▸ Short task: Rewrite the rows below with "collector number" changed to "collector no." and everything else left as it is, omitting the pictures.

▸ The input:
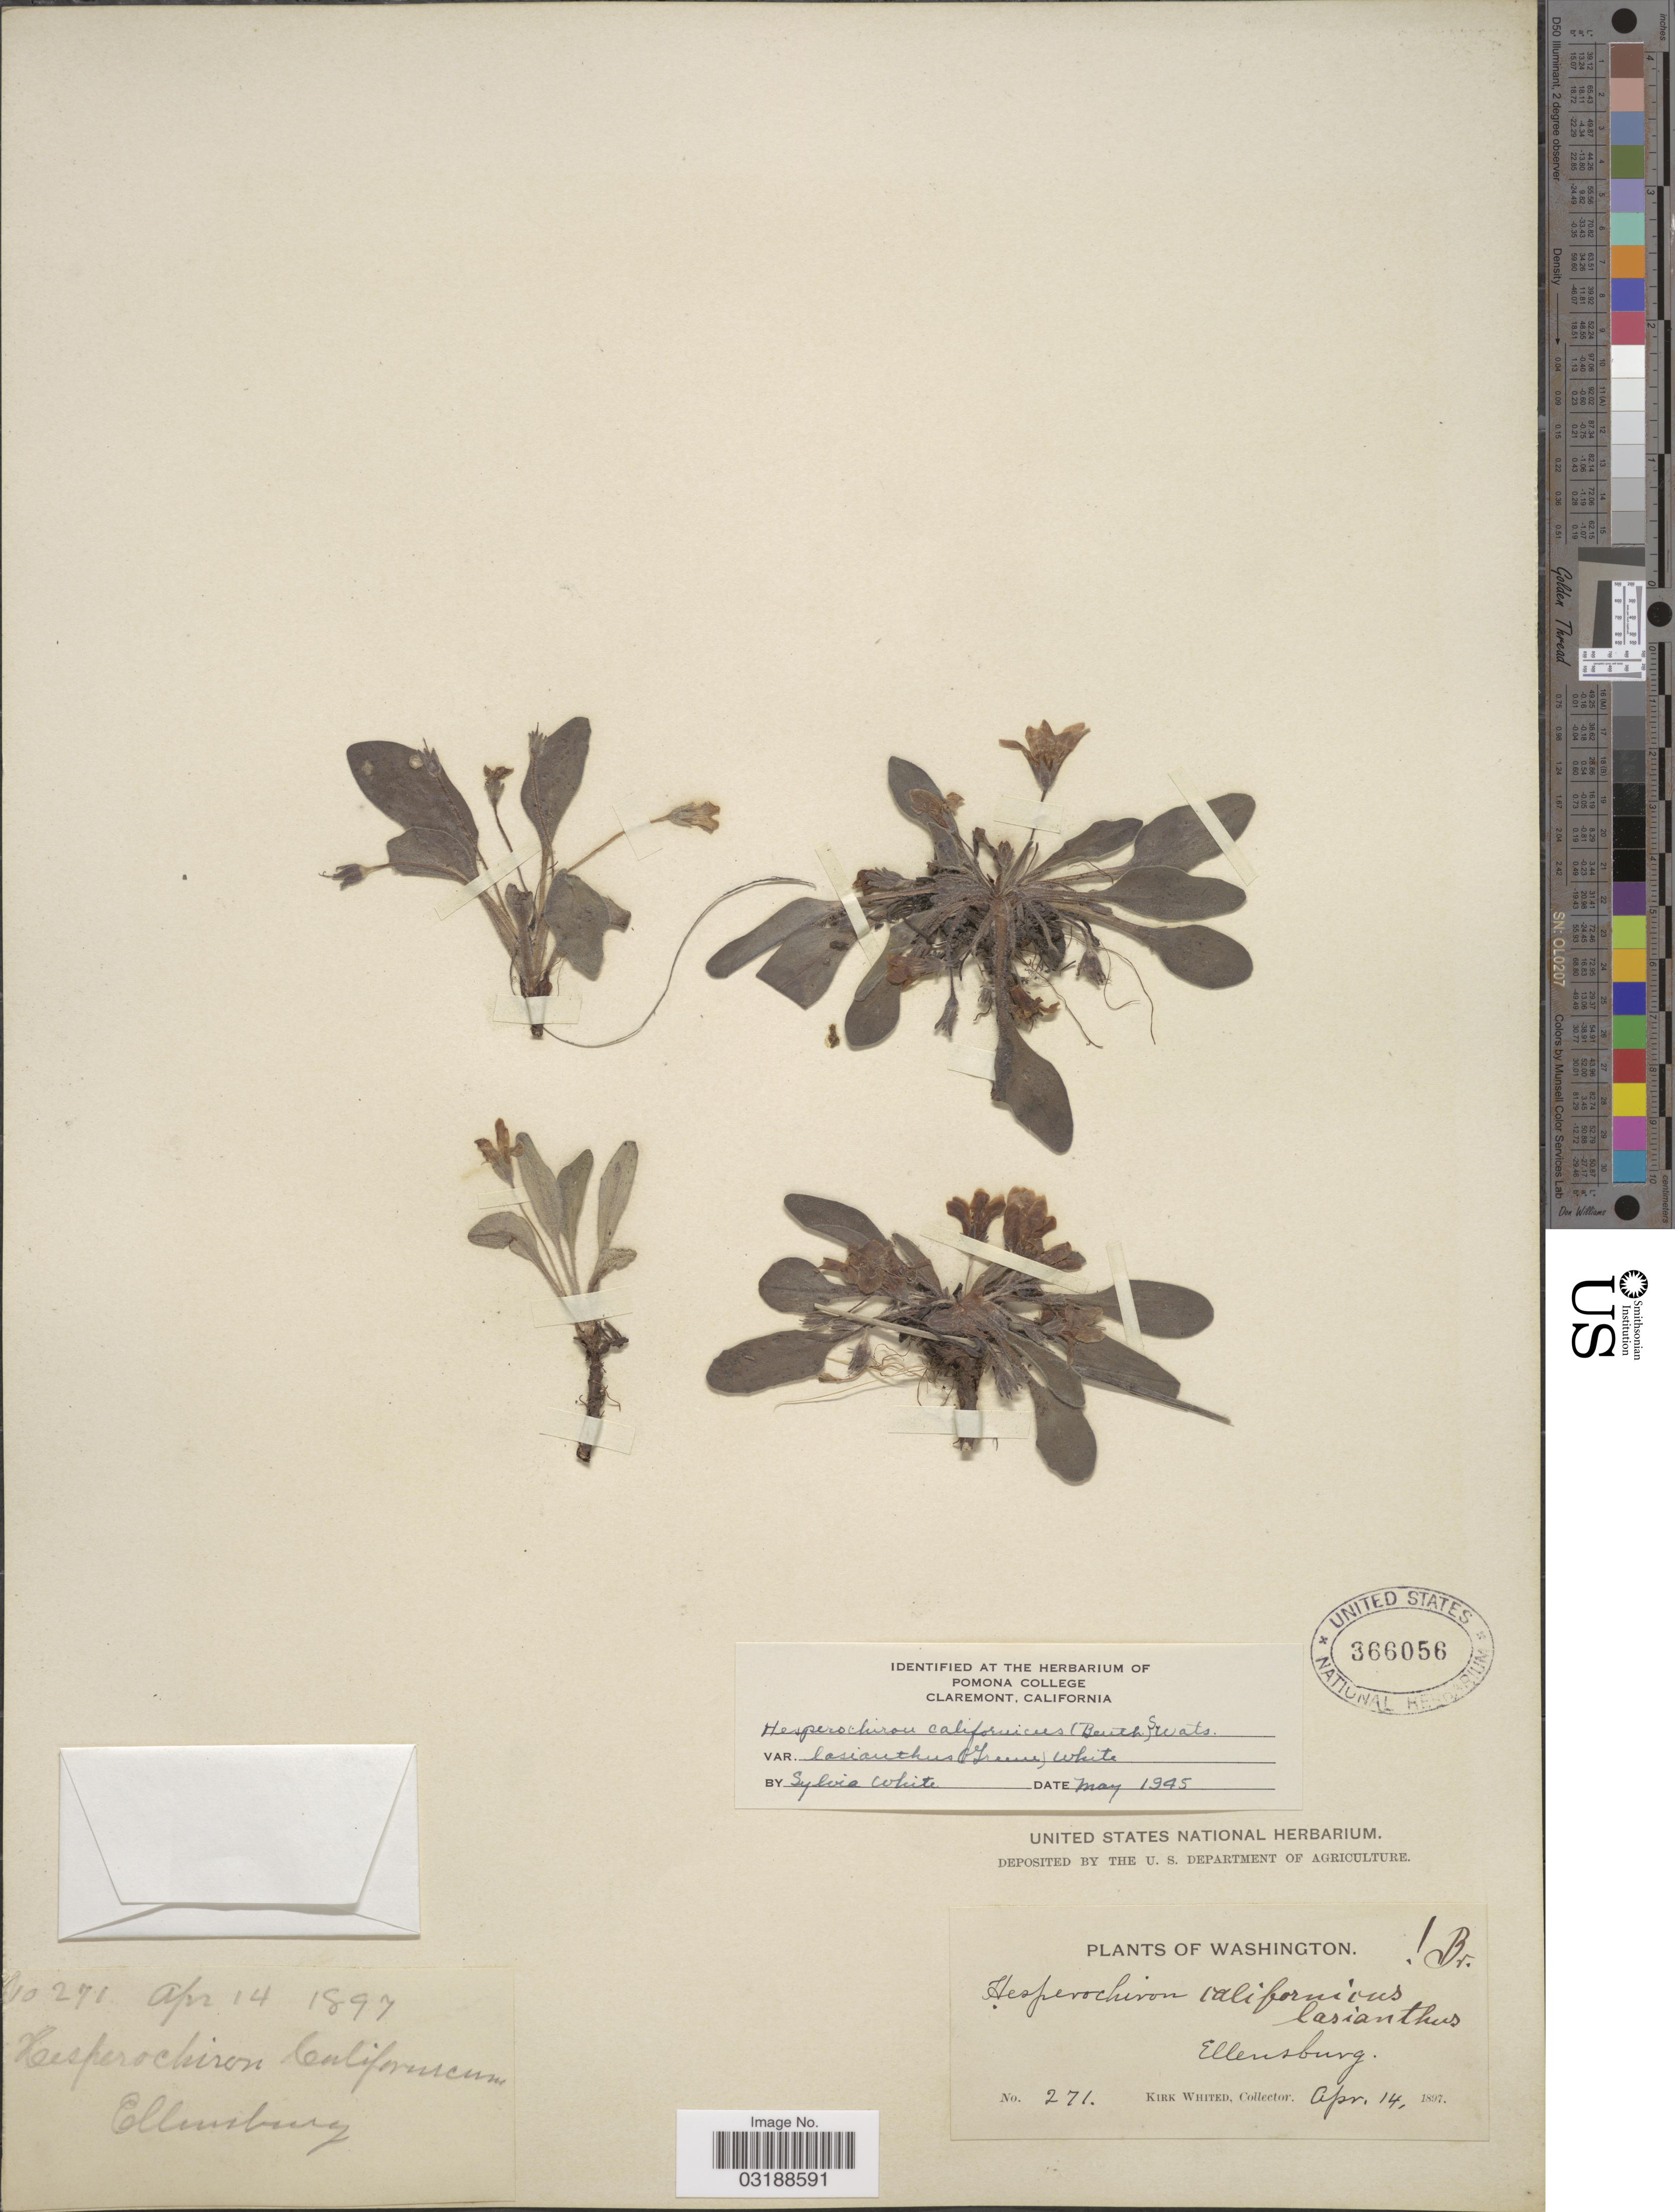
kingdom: Plantae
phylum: Tracheophyta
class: Magnoliopsida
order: Boraginales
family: Hydrophyllaceae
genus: Hesperochiron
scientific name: Hesperochiron californicus var. lasianthus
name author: (Kellogg) Brand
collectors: K. Whited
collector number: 271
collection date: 1897-04-14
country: United States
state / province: Washington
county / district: Kittitas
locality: Ellensburg.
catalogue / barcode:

▸ Final result:
kingdom: Plantae
phylum: Tracheophyta
class: Magnoliopsida
order: Boraginales
family: Hydrophyllaceae
genus: Hesperochiron
scientific name: Hesperochiron californicus var. lasianthus
name author: (Kellogg) Brand
collectors: K. Whited
collector no.: 271
collection date: 1897-04-14
country: United States
state / province: Washington
county / district: Kittitas
locality: Ellensburg.
catalogue / barcode:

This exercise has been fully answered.